## Task
Copy every line of the data below, changing nothing.

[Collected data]

- - - - - - -

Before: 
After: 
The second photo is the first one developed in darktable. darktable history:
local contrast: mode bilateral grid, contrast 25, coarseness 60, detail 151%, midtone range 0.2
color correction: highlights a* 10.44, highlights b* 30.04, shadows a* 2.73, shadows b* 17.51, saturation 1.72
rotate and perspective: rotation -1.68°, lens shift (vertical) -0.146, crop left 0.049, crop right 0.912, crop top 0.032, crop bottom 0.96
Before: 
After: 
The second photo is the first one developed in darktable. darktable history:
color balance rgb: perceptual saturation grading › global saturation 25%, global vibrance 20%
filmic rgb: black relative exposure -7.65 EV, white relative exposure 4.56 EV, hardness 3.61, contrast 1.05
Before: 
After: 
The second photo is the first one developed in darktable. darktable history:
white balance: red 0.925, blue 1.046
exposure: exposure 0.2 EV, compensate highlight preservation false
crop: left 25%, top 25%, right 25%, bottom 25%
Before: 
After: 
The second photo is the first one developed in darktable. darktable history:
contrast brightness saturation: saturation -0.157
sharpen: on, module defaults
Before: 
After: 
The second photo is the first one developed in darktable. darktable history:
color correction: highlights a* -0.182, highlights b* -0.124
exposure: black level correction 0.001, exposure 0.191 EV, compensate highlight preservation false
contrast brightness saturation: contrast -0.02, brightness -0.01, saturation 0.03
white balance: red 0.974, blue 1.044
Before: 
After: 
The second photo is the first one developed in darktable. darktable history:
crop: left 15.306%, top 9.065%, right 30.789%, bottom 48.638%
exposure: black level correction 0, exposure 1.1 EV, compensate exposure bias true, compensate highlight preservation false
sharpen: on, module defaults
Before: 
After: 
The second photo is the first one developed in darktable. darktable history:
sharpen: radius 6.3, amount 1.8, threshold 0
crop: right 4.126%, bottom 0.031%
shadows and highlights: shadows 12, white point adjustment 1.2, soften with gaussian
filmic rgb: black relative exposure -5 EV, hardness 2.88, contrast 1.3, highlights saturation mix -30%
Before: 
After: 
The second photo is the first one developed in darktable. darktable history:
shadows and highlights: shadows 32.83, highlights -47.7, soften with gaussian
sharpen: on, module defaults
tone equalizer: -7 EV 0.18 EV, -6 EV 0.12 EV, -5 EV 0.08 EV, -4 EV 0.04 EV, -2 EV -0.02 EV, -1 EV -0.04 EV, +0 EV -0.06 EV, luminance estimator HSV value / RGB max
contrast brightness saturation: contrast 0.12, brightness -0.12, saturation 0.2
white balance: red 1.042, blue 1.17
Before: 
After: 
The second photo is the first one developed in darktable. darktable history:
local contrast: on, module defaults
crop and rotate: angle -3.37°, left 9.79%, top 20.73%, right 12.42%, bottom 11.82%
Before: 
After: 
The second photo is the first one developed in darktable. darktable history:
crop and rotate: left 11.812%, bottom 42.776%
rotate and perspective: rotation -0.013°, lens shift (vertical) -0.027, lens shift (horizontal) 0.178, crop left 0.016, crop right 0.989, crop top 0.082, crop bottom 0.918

- - - - - - -

## Final result
Before: 
After: 
The second photo is the first one developed in darktable. darktable history:
local contrast: mode bilateral grid, contrast 25, coarseness 60, detail 151%, midtone range 0.2
color correction: highlights a* 10.44, highlights b* 30.04, shadows a* 2.73, shadows b* 17.51, saturation 1.72
rotate and perspective: rotation -1.68°, lens shift (vertical) -0.146, crop left 0.049, crop right 0.912, crop top 0.032, crop bottom 0.96
Before: 
After: 
The second photo is the first one developed in darktable. darktable history:
color balance rgb: perceptual saturation grading › global saturation 25%, global vibrance 20%
filmic rgb: black relative exposure -7.65 EV, white relative exposure 4.56 EV, hardness 3.61, contrast 1.05
Before: 
After: 
The second photo is the first one developed in darktable. darktable history:
white balance: red 0.925, blue 1.046
exposure: exposure 0.2 EV, compensate highlight preservation false
crop: left 25%, top 25%, right 25%, bottom 25%
Before: 
After: 
The second photo is the first one developed in darktable. darktable history:
contrast brightness saturation: saturation -0.157
sharpen: on, module defaults
Before: 
After: 
The second photo is the first one developed in darktable. darktable history:
color correction: highlights a* -0.182, highlights b* -0.124
exposure: black level correction 0.001, exposure 0.191 EV, compensate highlight preservation false
contrast brightness saturation: contrast -0.02, brightness -0.01, saturation 0.03
white balance: red 0.974, blue 1.044
Before: 
After: 
The second photo is the first one developed in darktable. darktable history:
crop: left 15.306%, top 9.065%, right 30.789%, bottom 48.638%
exposure: black level correction 0, exposure 1.1 EV, compensate exposure bias true, compensate highlight preservation false
sharpen: on, module defaults
Before: 
After: 
The second photo is the first one developed in darktable. darktable history:
sharpen: radius 6.3, amount 1.8, threshold 0
crop: right 4.126%, bottom 0.031%
shadows and highlights: shadows 12, white point adjustment 1.2, soften with gaussian
filmic rgb: black relative exposure -5 EV, hardness 2.88, contrast 1.3, highlights saturation mix -30%
Before: 
After: 
The second photo is the first one developed in darktable. darktable history:
shadows and highlights: shadows 32.83, highlights -47.7, soften with gaussian
sharpen: on, module defaults
tone equalizer: -7 EV 0.18 EV, -6 EV 0.12 EV, -5 EV 0.08 EV, -4 EV 0.04 EV, -2 EV -0.02 EV, -1 EV -0.04 EV, +0 EV -0.06 EV, luminance estimator HSV value / RGB max
contrast brightness saturation: contrast 0.12, brightness -0.12, saturation 0.2
white balance: red 1.042, blue 1.17
Before: 
After: 
The second photo is the first one developed in darktable. darktable history:
local contrast: on, module defaults
crop and rotate: angle -3.37°, left 9.79%, top 20.73%, right 12.42%, bottom 11.82%
Before: 
After: 
The second photo is the first one developed in darktable. darktable history:
crop and rotate: left 11.812%, bottom 42.776%
rotate and perspective: rotation -0.013°, lens shift (vertical) -0.027, lens shift (horizontal) 0.178, crop left 0.016, crop right 0.989, crop top 0.082, crop bottom 0.918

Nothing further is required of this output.